The only shortfall I encountered in the cooperative mode was in actually getting a coop game started.  This may be due to my own ignorance regarding gamer profiles on the 360, but the process of bringing in a second player was cumbersome and confusing.  At one point all of my weapons were switched with my partner somehow and we ended up playing under the other’s profile in order to reclaim them.  Maybe that’s how it was in the first place, but it was pretty frustrating trying to figure out how to get it right.

The campaign has a broad range of scenarios to play through and minimizes the time you have to spend fussing around with puzzles.  RE5 has been called more of an action game than a survival horror game and I agree with that sentiment.  There’s still a survival horror flavor that lingers but the substance of the game is definitely gunning down monsters and traversing dangerous levels.

The characters themselves are pretty lame, and are derived from movie cliches.  Like Modern Warfare 2, RE5 does manage to outdo movies when it comes to action. But when it comes to anything having to do with Chris Redfield, it’s guaranteed to be dumb as a box of rocks.  If that’s the way it’s going to be though, allow me to make a suggestion for a movie that Resident Evil should derive itself from.
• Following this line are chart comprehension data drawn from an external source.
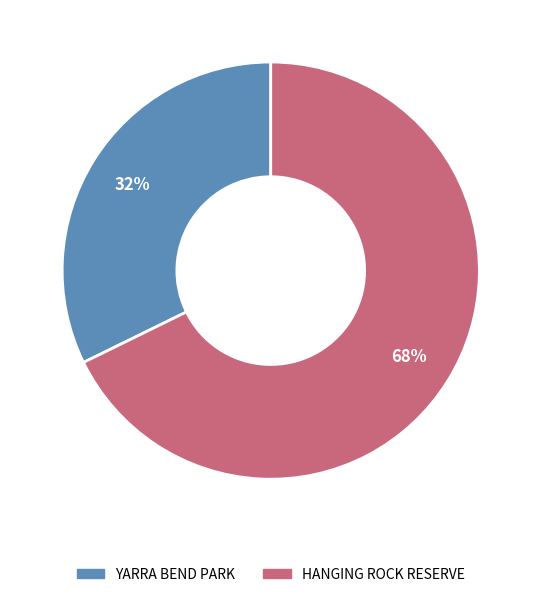

Is it true that HANGING ROCK RESERVE is 68% of the pie?

True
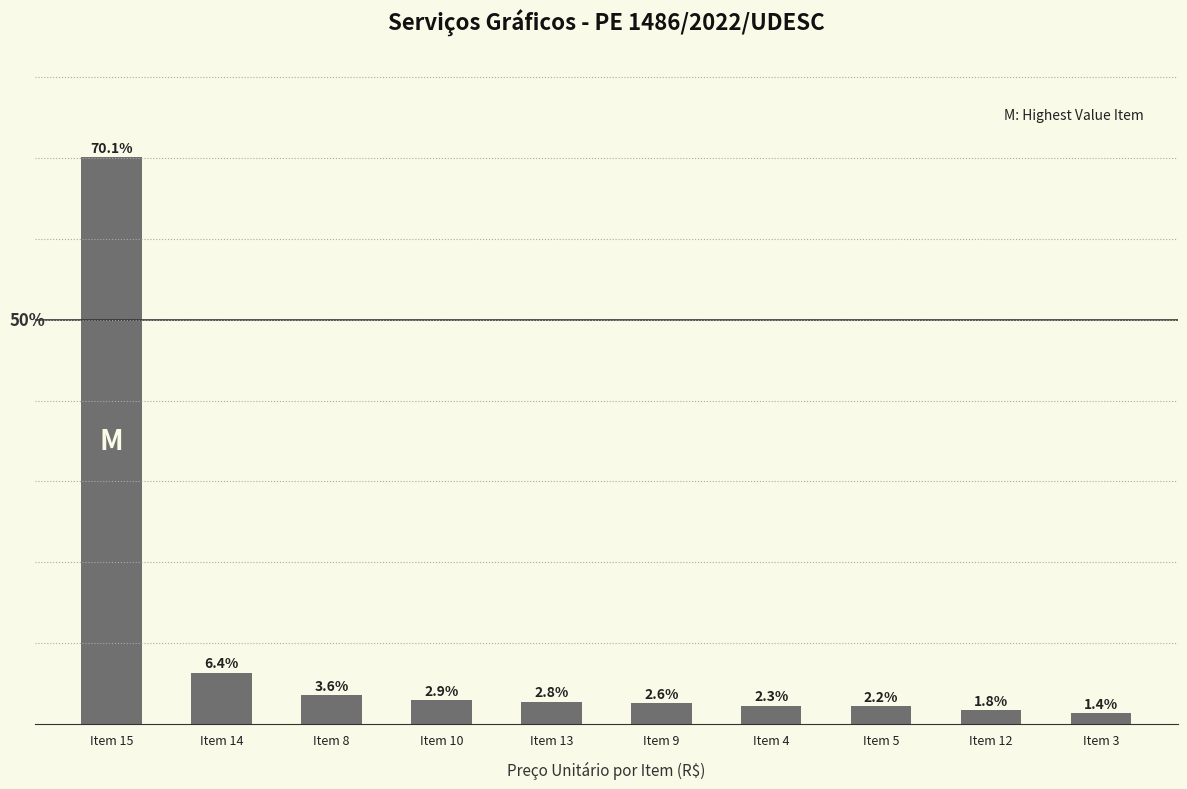

List the labels in order of value, smallest first.

Item 3, Item 12, Item 5, Item 4, Item 9, Item 13, Item 10, Item 8, Item 14, Item 15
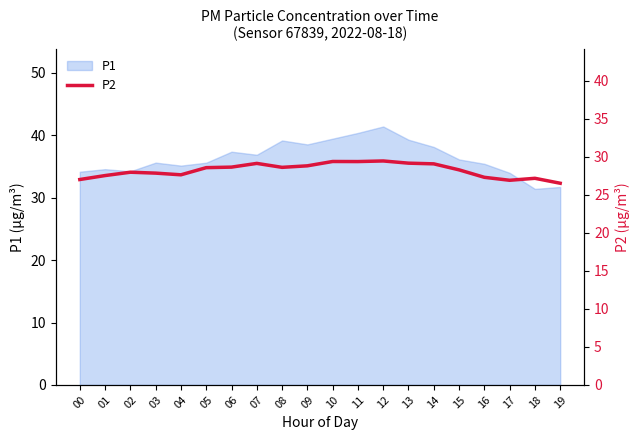

The P1 series shows 12.1 at 14. True or false?

False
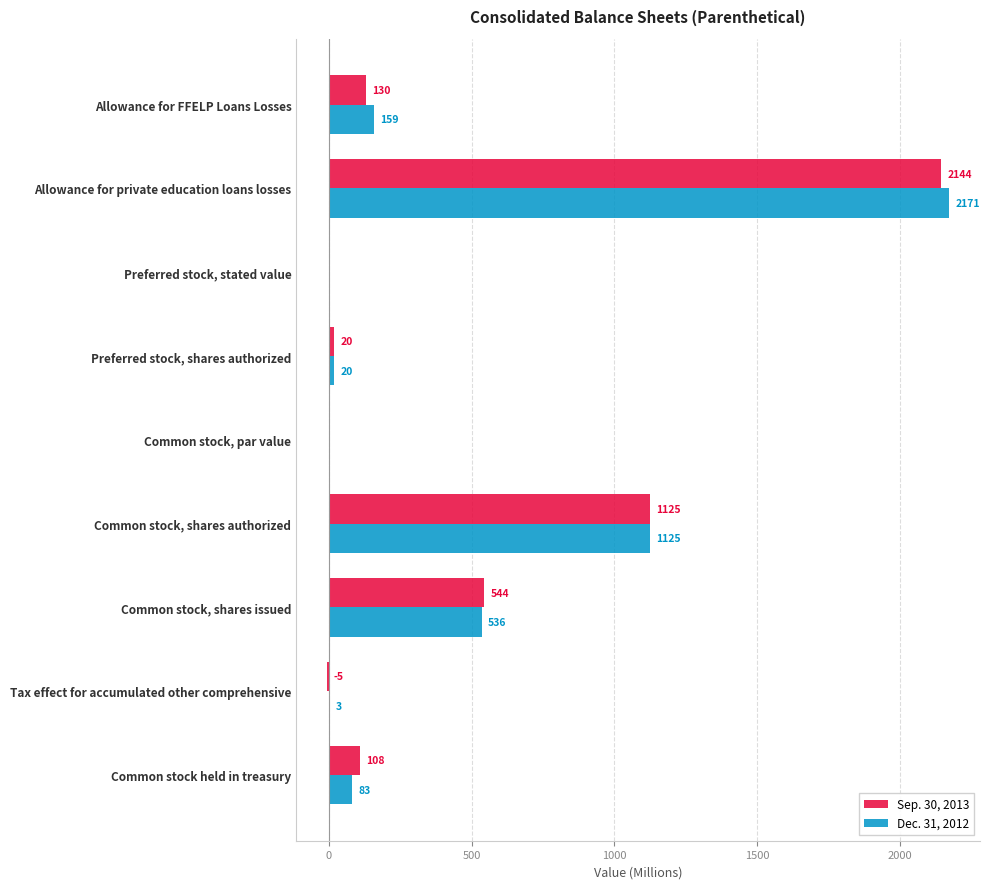

Between Preferred stock, stated value and Tax effect for accumulated other comprehensive, which series saw the biggest shift?

Sep. 30, 2013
Starship Troopers is no creative heavyweight when it comes to characters or storytelling, but the movie is still entertaining for its mix of the serious and the not-so-serious.  Resident Evil is already known for its campiness and Starship Troopers was a great mix of action, humor, and science fiction.  Capcom should dial up the campiness of RE in future installments, because few people are going to be compelled by Chris Redfield’s biceps and one-dimensional commitment to justice, or to Chris and Sheva’s ‘partnership,’ which would be better classified as a sort of “casual encounter” in zombie fighting.  It’s also disappointing to see a villain like Albert Wesker go the way of Sephiroth: a science experiment with aspirations to become a god that’s trotted out every couple of years like a bizarre sort of show dog.  Resident Evil 5 was very good, but there’s still room for improvement and still a reason to play it after all these years.

Rating: 3/4

See also: Trailer, Buy it on Amazon, Rent it at Gamefly

and finally:

Micro Review: Silent Hill Homecoming [3/4]

A thoroughly unnerving experience as I marathoned it over the weekend. There were lots of great/intense moments and I feel that it really took Silent Hill to the next level with this generation of games. I did get pretty frustrated with the combat at times. Music, environments, monsters and characters were all well done and scary. There’s a lot of gore, violence, and disturbing situations, but I feel like it had a place and reason for being in the game.